» EXTRACT PROVIDED

Plus, Code for America reaches 10,000 users for ClearMyRecord.org; Seattle takes a data-driven approach to firefighting with new FireSTAT platform; and an offshoot of What Works Cities seeks to address economic mobility.
Former U.S. Secretary of Defense Ash Carter called upon America’s innovators and technologists — in both the public and private sectors — to use their work "with a public purpose," in a written piece published by The Atlantic last week.
Carter’s piece essentially paints the rapid-fire development of new technology and innovations as a double-edged sword, noting that this progress has "brought immeasurable improvements to billions around the globe" but also that it "now threatens to overwhelm us." Carter’s words are also a bit of a call from on high for technologists to channel the intense focus on public purpose that drove progress for past generations, saying that our own priorities should drive change just as much if not more than market forces.
The piece is notable for the civic tech community, because it serves as one of the most public and prominent declarations of support for their core mission by a powerful voice in recent memory. Carter himself is no stranger to civic tech. In addition to leading the Department of Defense from February 2015 to January 2017, Carter has overseen the founding of the Defense Digital Service, as well as the Defense Innovation Board, which includes major civic tech leaders such as Code for America Founder Jennifer Pahlka.
The national civic tech group Code for America has now reached 10,000 users for its clearmyrecord.org site, which is a free service aimed at helping eligible folks in several California counties reduce or dismiss convictions from criminal records.
Code for America announced the milestone recently on its Twitter page, also noting that a future step will see them bring the platform to other states. It’s currently only in use in California, largely in the most populous counties of that state, including Alameda, Contra Costa, Fresno, San Diego, San Francisco, Santa Barbara, Santa Clara and Solano.
Clear My Record is a nonprofit service, and the way it works is fairly simple. Basically, users go to the site and complete a pre-screening form that will be used to help a participating attorney understand their unique situation. The attorney next determines what their options are for clearance, and then after a period — usually within four weeks — the applicant learns what their next steps will be.

» RECORDED DATA

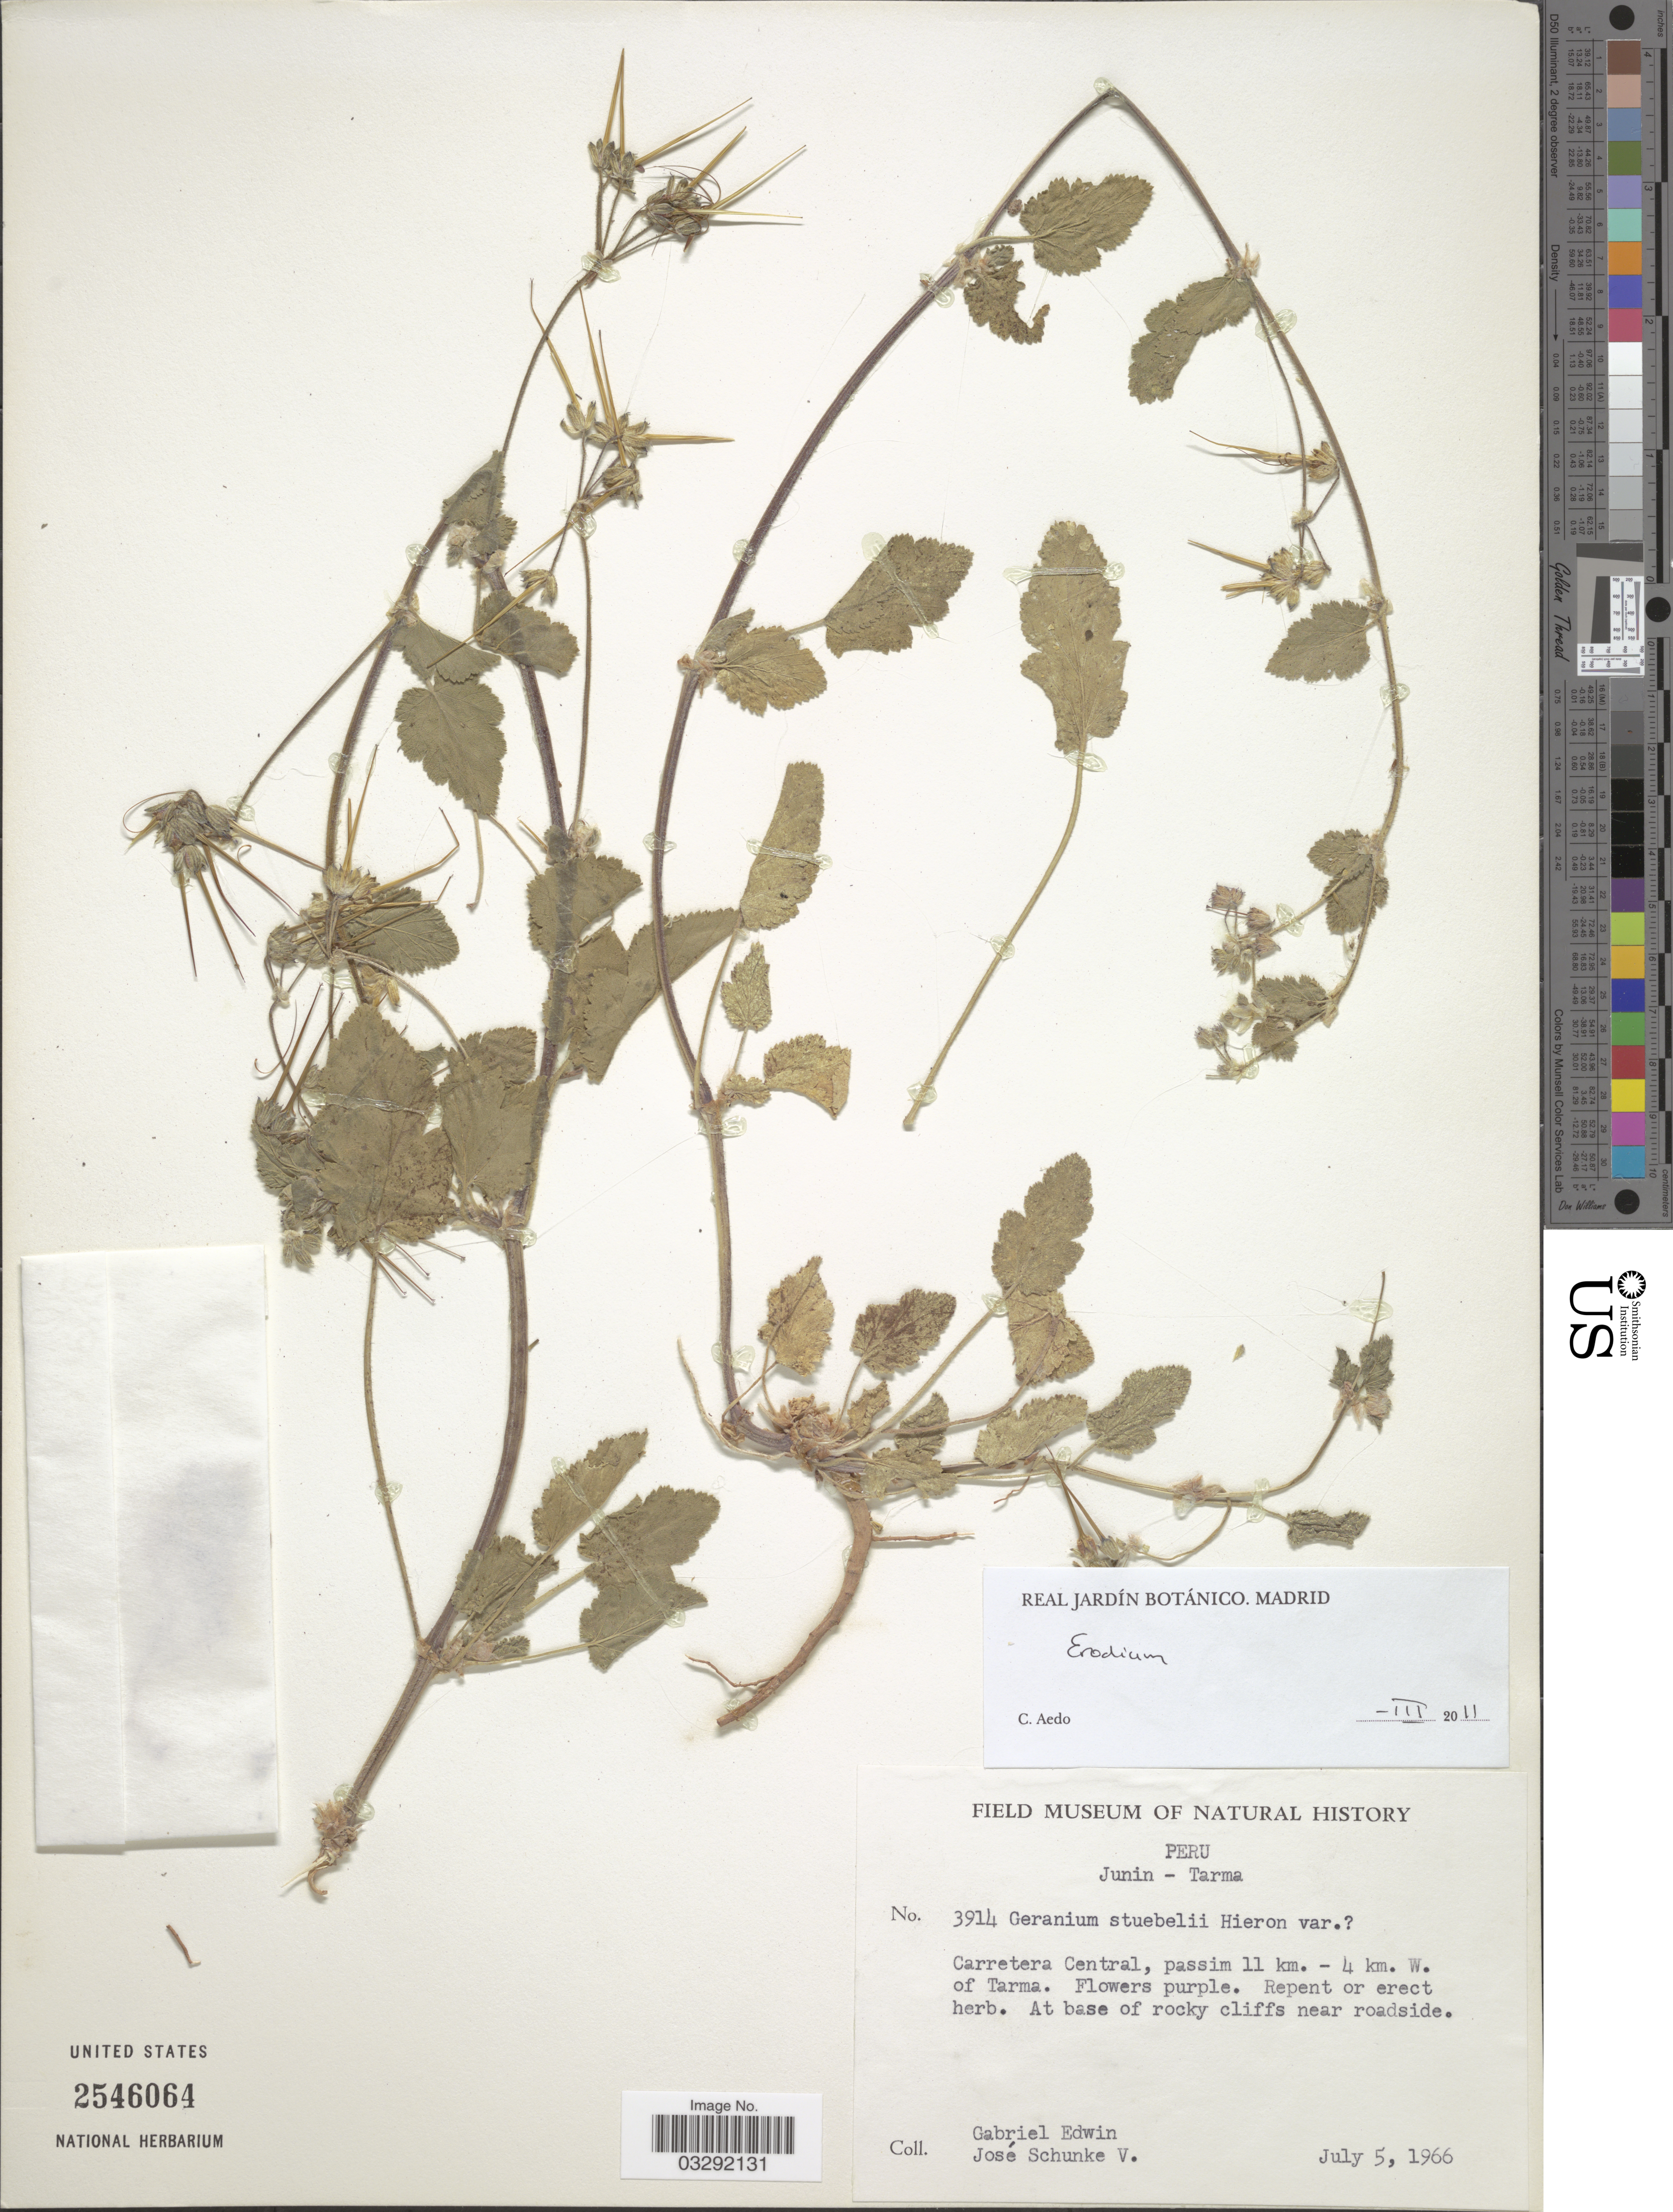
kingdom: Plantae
---
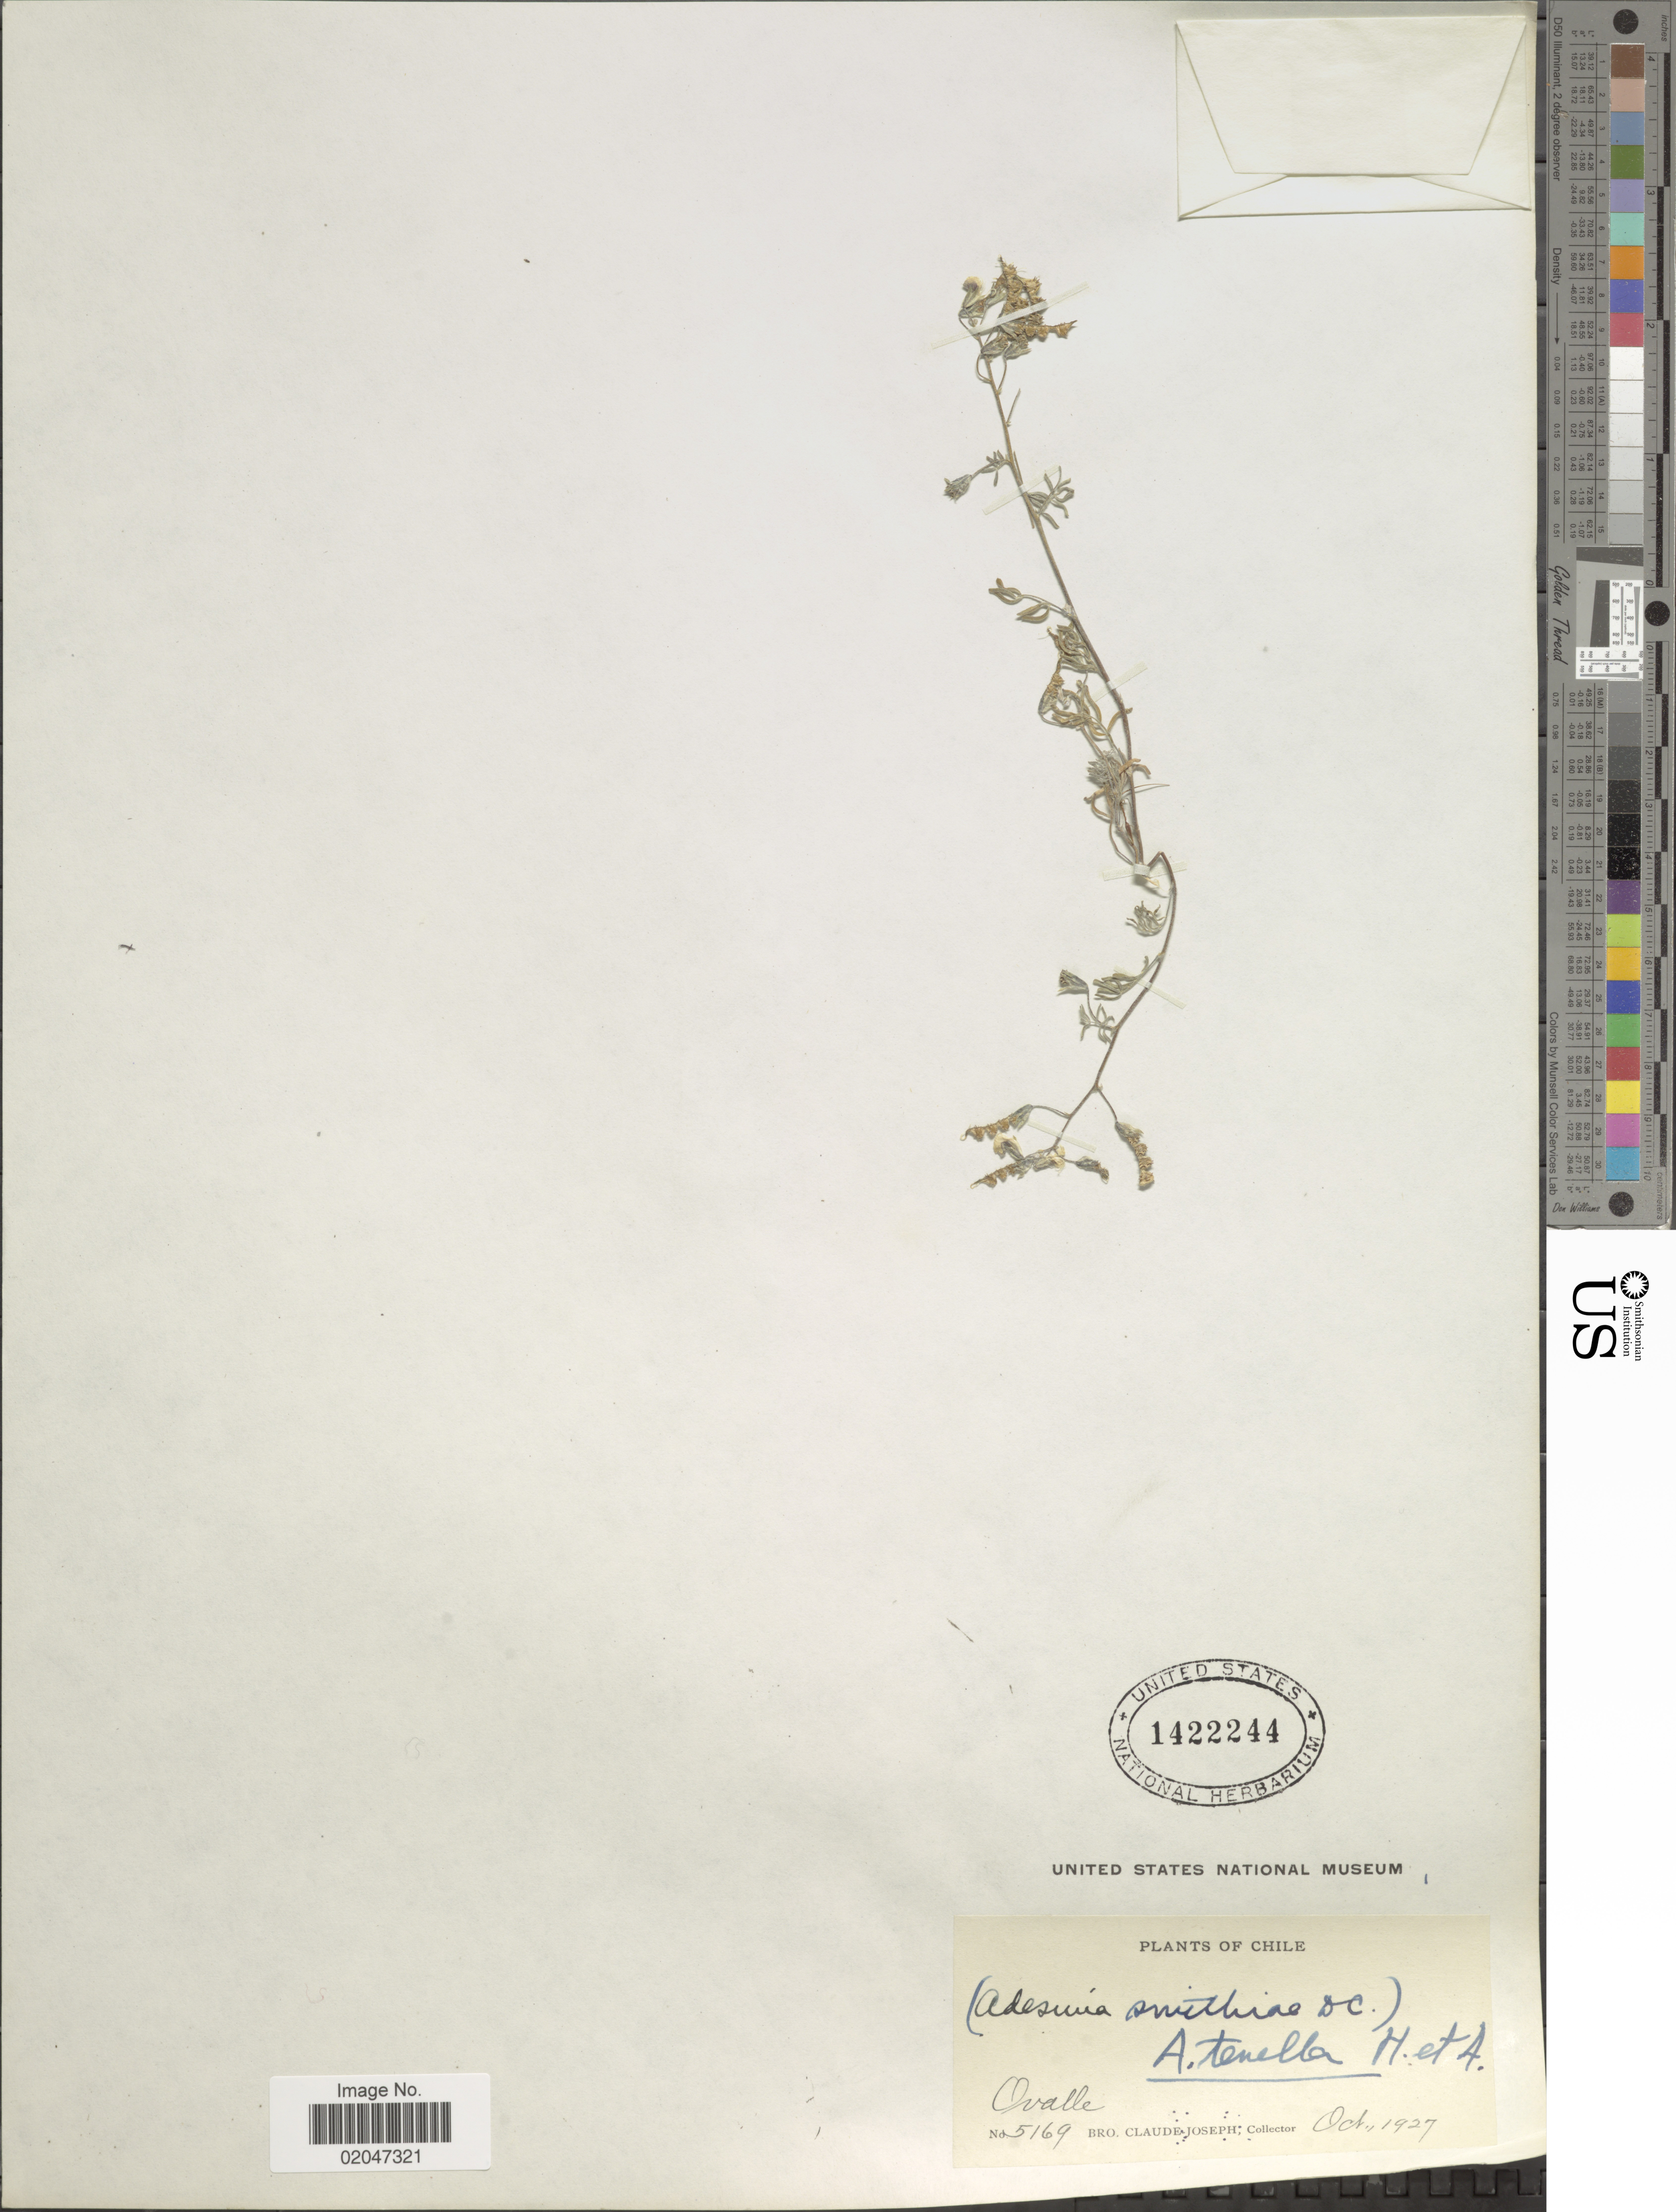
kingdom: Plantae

» EXERCISE TASK 1
Quote the passage of the civic tech news article starting at "The piece is" and ending at "from criminal records.".
» EXERCISE TASK 2
Answer these questions using the civic tech news article:
(a) How many users has ClearMyRecord.org reached?
(b) During what period did Carter lead the Department of Defense?
(c) Within what period does a Clear My Record applicant usually learn their next steps?
» EXERCISE TASK 3
Proceed with the civic tech news article, writing on from its final sentence.
The entries that accompany the civic tech news article are not needed for anything here.

» EXERCISE ANSWER 1
The piece is notable for the civic tech community, because it serves as one of the most public and prominent declarations of support for their core mission by a powerful voice in recent memory. Carter himself is no stranger to civic tech. In addition to leading the Department of Defense from February 2015 to January 2017, Carter has overseen the founding of the Defense Digital Service, as well as the Defense Innovation Board, which includes major civic tech leaders such as Code for America Founder Jennifer Pahlka.
The national civic tech group Code for America has now reached 10,000 users for its clearmyrecord.org site, which is a free service aimed at helping eligible folks in several California counties reduce or dismiss convictions from criminal records.

» EXERCISE ANSWER 2
(a) 10,000 users.
(b) From February 2015 to January 2017.
(c) Usually within four weeks.

» EXERCISE ANSWER 3
The service can be used to clear multiple convictions within California at once. The site has a support team, and it also notes that its application process is easy to understand, only requiring 10 minutes to complete.
Code for America itself is a nonprofit and nonpartisan group that uses technology to help government better serve people. In line with that mission, Clear My Record’s central goal is to help eligible folks get convictions off their records in order to better position themselves for basic needs such as jobs, housing and education.
Seattle is now prototyping a new platform called FireSTAT, which could help the Seattle Fire Department use data and performance metrics to improve its decision-making processes and ultimately become more efficient.
Richard Todd, a strategic advisor for Seattle’s citywide Innovation and Performance team, detailed the creation of FireSTAT in a recent blog post, saying the platform actually grew out of his team reorganizing its work to focus on three service offerings: results-driven management; use of data analytics in problem-solving; and redesigning existing services and processes to have greater impact. FireSTAT seems to be a solid example of all three focuses.
To develop it, the team worked directly with the fire department, Todd said, noting that it had previously seen a chance to improve its work with its operational data, but a host of obstacles stood in the way. Namely, the fire department found it difficult to access data sets spread throughout 13 systems monitoring performance that were essentially hard-to-read spreadsheets, and a structure that didn’t lend itself easily to using data for problem-solving — an undertaking that was largely only possibly via direct communication from leadership to groups.
These are, of course, problems that many public agencies within cities face, and they are also problems that many innovation teams such as Todd’s are called in to address. In the blog, he details what his team did to work through these problems and how their early FireSTAT efforts have yielded results.
Three mighty philanthropic organizations have come together to fund an offshoot of the civic innovation group What Works Cities, and this offshoot is aimed at helping address economic mobility in communities throughout the nation.
The three philanthropic groups involved are among the most recognized in the country — Bloomberg Philanthropies, the Bill & Melinda Gates Foundation and the Ballmer Group. Earlier this month, the trio announced they would be giving a total of $12 million in the service of analyzing economic mobility throughout America’s communities, as well as ultimately building new ways to help residents bolster their economic prospects. An announcement for the effort said that it “will work to identify barriers to economic mobility, understand the impact of potential interventions, and share what works.”
This is notable for civic technologists as well as those who work for local and state government for a few reasons. In recent years, fostering better economic mobility among citizens has become a bedrock issue for those working to make a difference, one that if solved has a positive impact for an array of other challenges including access to technology, digital skills training, health, housing and education.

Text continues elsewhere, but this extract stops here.